Emphasis needs to be laid on real sectors- such as biotechnology, IT, capital goods, and so on. Finance is just a net that facilitates other sectors. It cannot facilitate itself- understand this sentence, and you'll know what went wrong last year.
And coming over to the governments now. "America is a capitalist economy." My history teacher told me. America fought a cold war based on the capitalist ideology (no offense meant, there were other factors also!). I say, and I am a capitalist myself, America is not a capitalist economy. It is an American economy. If it were a true capitalist, it would let its organisations fail. AIG is fine, understandable since a capitalist is a hypocrite as well. But others did never deserve the bailout. And what have we got in India, as a direct consequence of the so much popularized and talked about American bailouts? Indian bailouts. Governments recapitalizing PSU banks is another issue that i dare not elaborate! Real estate biggies who were punting like dirty, greedy hogs some years ago were begging for government policy reforms and debt restructuring. And the government gave in to most of those demands- are we really such socialists that we only heed to the demands of the rich who have grown to be so rich that they cannot afford to become slightly poorer, or slightly less richer than they are now? The government should have let them fail, go insolvent. What the governments have done now, worldwide, by granting bailout money to people who do not deserve it is they have created a larger system, increased the degree of freedom to abuse money and its derivatives. They have not reduced the cyclical nature of capitalist economies, they have only increased the size of the cycle. The next bust will be larger than this one, and one wonders where would the bailout money come from! And how much would it be. A large audit needs to be done- to find out how much cash, how much real money actually exists. But that is as impossible as getting PoK back from Pakistan!
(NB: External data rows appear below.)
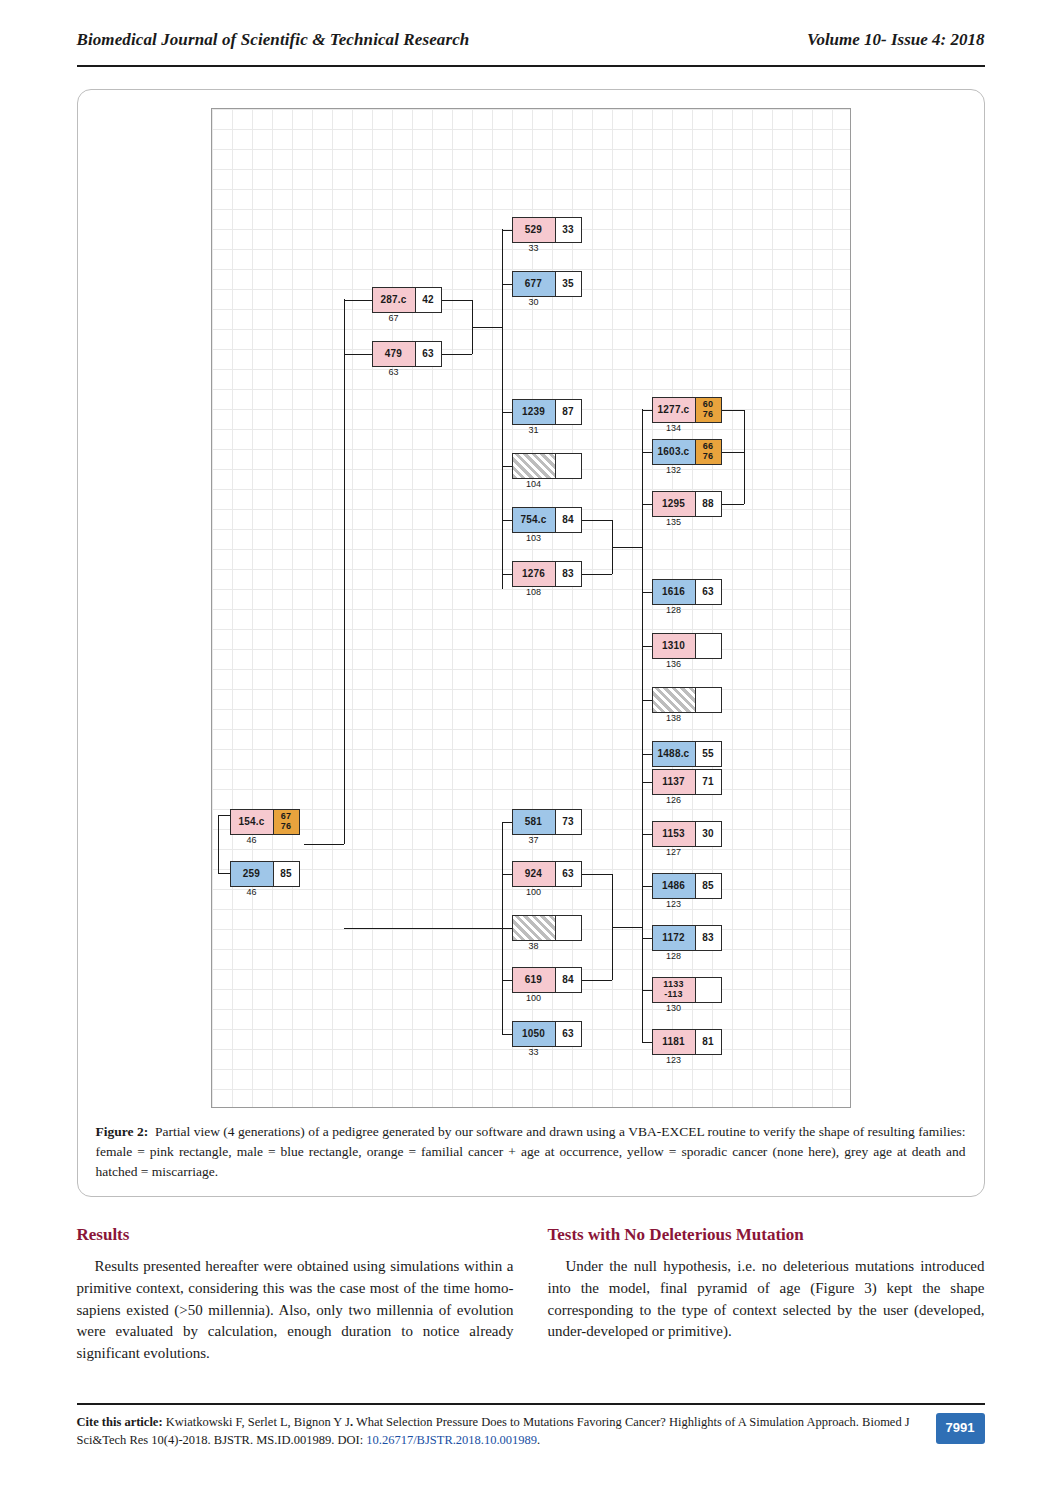Biomedical Journal of Scientific & Technical Research
Volume 10- Issue 4: 2018
154.c
6776
46
259
85
46
287.c
42
67
479
63
63
529
33
33
677
35
30
1239
87
31
104
754.c
84
103
1276
83
108
1277.c
6076
134
1603.c
6676
132
1295
88
135
1616
63
128
1310
136
138
1488.c
55
146
581
73
37
924
63
100
38
619
84
100
1050
63
33
1137
71
126
1153
30
127
1486
85
123
1172
83
128
1133-113
130
1181
81
123
Figure 2: Partial view (4 generations) of a pedigree generated by our software and drawn using a VBA-EXCEL routine to verify the shape of resulting families: female = pink rectangle, male = blue rectangle, orange = familial cancer + age at occurrence, yellow = sporadic cancer (none here), grey age at death and hatched = miscarriage.
Results
Results presented hereafter were obtained using simulations within a primitive context, considering this was the case most of the time homo-sapiens existed (>50 millennia). Also, only two millennia of evolution were evaluated by calculation, enough duration to notice already significant evolutions.
Tests with No Deleterious Mutation
Under the null hypothesis, i.e. no deleterious mutations introduced into the model, final pyramid of age (Figure 3) kept the shape corresponding to the type of context selected by the user (developed, under-developed or primitive).
Cite this article: Kwiatkowski F, Serlet L, Bignon Y J. What Selection Pressure Does to Mutations Favoring Cancer? Highlights of A Simulation Approach. Biomed J Sci&Tech Res 10(4)-2018. BJSTR. MS.ID.001989. DOI: 10.26717/BJSTR.2018.10.001989.
7991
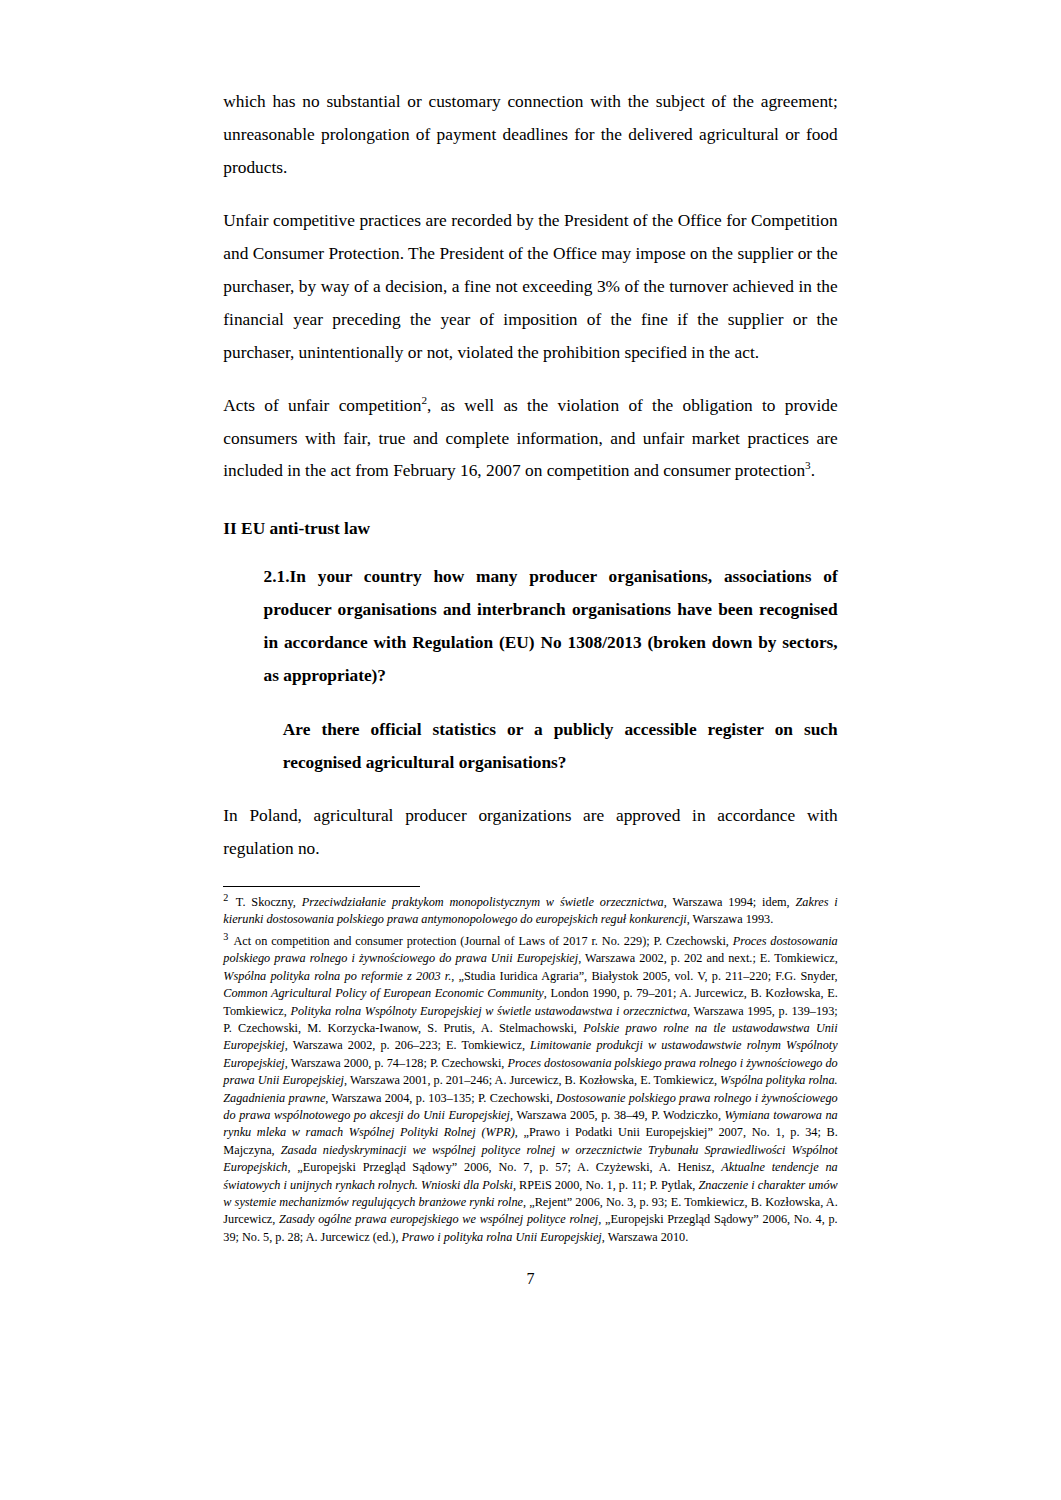which has no substantial or customary connection with the subject of the agreement; unreasonable prolongation of payment deadlines for the delivered agricultural or food products.
Unfair competitive practices are recorded by the President of the Office for Competition and Consumer Protection. The President of the Office may impose on the supplier or the purchaser, by way of a decision, a fine not exceeding 3% of the turnover achieved in the financial year preceding the year of imposition of the fine if the supplier or the purchaser, unintentionally or not, violated the prohibition specified in the act.
Acts of unfair competition2, as well as the violation of the obligation to provide consumers with fair, true and complete information, and unfair market practices are included in the act from February 16, 2007 on competition and consumer protection3.
II EU anti-trust law
2.1. In your country how many producer organisations, associations of producer organisations and interbranch organisations have been recognised in accordance with Regulation (EU) No 1308/2013 (broken down by sectors, as appropriate)?
Are there official statistics or a publicly accessible register on such recognised agricultural organisations?
In Poland, agricultural producer organizations are approved in accordance with regulation no.
2 T. Skoczny, Przeciwdziałanie praktykom monopolistycznym w świetle orzecznictwa, Warszawa 1994; idem, Zakres i kierunki dostosowania polskiego prawa antymonopolowego do europejskich reguł konkurencji, Warszawa 1993.
3 Act on competition and consumer protection (Journal of Laws of 2017 r. No. 229); P. Czechowski, Proces dostosowania polskiego prawa rolnego i żywnościowego do prawa Unii Europejskiej, Warszawa 2002, p. 202 and next.; E. Tomkiewicz, Wspólna polityka rolna po reformie z 2003 r., „Studia Iuridica Agraria”, Białystok 2005, vol. V, p. 211–220; F.G. Snyder, Common Agricultural Policy of European Economic Community, London 1990, p. 79–201; A. Jurcewicz, B. Kozłowska, E. Tomkiewicz, Polityka rolna Wspólnoty Europejskiej w świetle ustawodawstwa i orzecznictwa, Warszawa 1995, p. 139–193; P. Czechowski, M. Korzycka-Iwanow, S. Prutis, A. Stelmachowski, Polskie prawo rolne na tle ustawodawstwa Unii Europejskiej, Warszawa 2002, p. 206–223; E. Tomkiewicz, Limitowanie produkcji w ustawodawstwie rolnym Wspólnoty Europejskiej, Warszawa 2000, p. 74–128; P. Czechowski, Proces dostosowania polskiego prawa rolnego i żywnościowego do prawa Unii Europejskiej, Warszawa 2001, p. 201–246; A. Jurcewicz, B. Kozłowska, E. Tomkiewicz, Wspólna polityka rolna. Zagadnienia prawne, Warszawa 2004, p. 103–135; P. Czechowski, Dostosowanie polskiego prawa rolnego i żywnościowego do prawa wspólnotowego po akcesji do Unii Europejskiej, Warszawa 2005, p. 38–49, P. Wodziczko, Wymiana towarowa na rynku mleka w ramach Wspólnej Polityki Rolnej (WPR), „Prawo i Podatki Unii Europejskiej” 2007, No. 1, p. 34; B. Majczyna, Zasada niedyskryminacji we wspólnej polityce rolnej w orzecznictwie Trybunału Sprawiedliwości Wspólnot Europejskich, „Europejski Przegląd Sądowy” 2006, No. 7, p. 57; A. Czyżewski, A. Henisz, Aktualne tendencje na światowych i unijnych rynkach rolnych. Wnioski dla Polski, RPEiS 2000, No. 1, p. 11; P. Pytlak, Znaczenie i charakter umów w systemie mechanizmów regulujących branżowe rynki rolne, „Rejent” 2006, No. 3, p. 93; E. Tomkiewicz, B. Kozłowska, A. Jurcewicz, Zasady ogólne prawa europejskiego we wspólnej polityce rolnej, „Europejski Przegląd Sądowy” 2006, No. 4, p. 39; No. 5, p. 28; A. Jurcewicz (ed.), Prawo i polityka rolna Unii Europejskiej, Warszawa 2010.
7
Putting things into perspective for the investor community, investments should be made in the spirit of investment. According to Graham, Benjamin and Dodd, and i fully agree to this, an investment is a choice by an individual or an organization such as a pension fund, after at least some careful analysis or thought, to place or lend money in a vehicle (e.g. property, stock securities, bonds) that has sufficiently low risk and provides the possibility of generating returns over a period of time. Placing or lending money in a vehicle that risks the loss of the principal sum or that has not been thoroughly analyzed is, by definition speculation, not investment.
Stay away from punters and penny stocks. Invest in companies where you know for sure there is a good management, and use your own head, sensibly and immune to greed.
Happy Diwali and a Prosperous New Year to All Readers!